Step-by-step explanation:
The subject of this question is Physics, specifically kinematics, the study of motion without considering the forces that cause the motion. Assuming air resistance is negligible, the crate will continue to move horizontally at the same speed of the cargo plane which is 900 km/h. To calculate the horizontal distance traveled by the crate before it hits the ground, we need to determine how long it will take for the crate to fall from an altitude of 12 km.

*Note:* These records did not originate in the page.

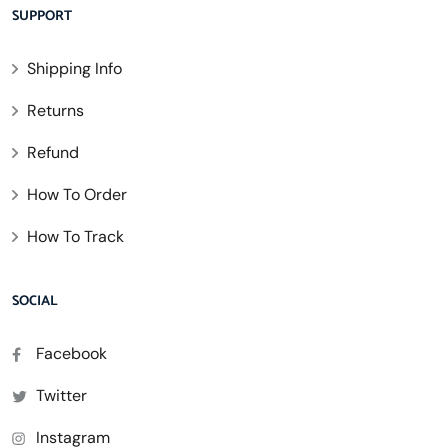
SUPPORT
Shipping Info
Returns
Refund
How To Order
How To Track
SOCIAL
Facebook
Twitter
Instagram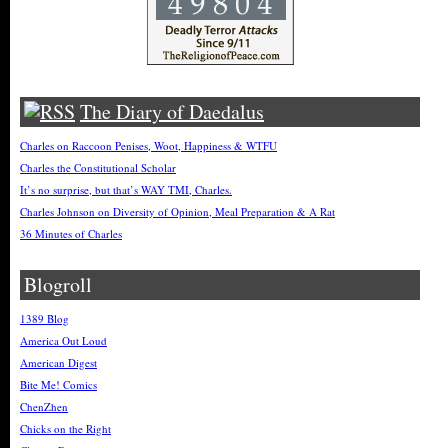
The Diary of Daedalus
Charles on Raccoon Penises, Woot, Happiness & WTFU
Charles the Constitutional Scholar
It’s no surprise, but that’s WAY TMI, Charles.
Charles Johnson on Diversity of Opinion, Meal Preparation & A Rat
36 Minutes of Charles
Blogroll
1389 Blog
America Out Loud
American Digest
Bite Me! Comics
ChenZhen
Chicks on the Right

To find the time, we use the equation of motion for free-falling objects, s = (1/2)gt², where s is the distance, g is the acceleration due to gravity (9.81 m/s² or approximately 10 m/s² for simplicity in this context), and t is the time. Since we are dealing with kilometers for altitude and speed, we convert the altitude to meters, 12 km = 12,000 meters. Solving for time, t, gives us the square root of (2*12,000 m) / 10 m/s². This gives us a time of roughly 49 seconds.
Next, we calculate the horizontal distance traveled in that time at a constant speed of 900 km/h. Since 900 km/h is equivalent to 250 m/s (by converting kilometers to meters and hours to seconds), the horizontal distance is d = v*t, or 250 m/s * 49 s, which equals 12,250 meters or 12.25 kilometers. Therefore, the horizontal distance traveled by the falling crate is 12.25 km, which is not explicitly listed in the options. Since 12.25 km is not much larger than 900 km/h (distance plane travels in an hour), the closest answer might be taken as (2) 900 km, though this is not accurate, suggesting none of the provided options are correct or the question might need clarification.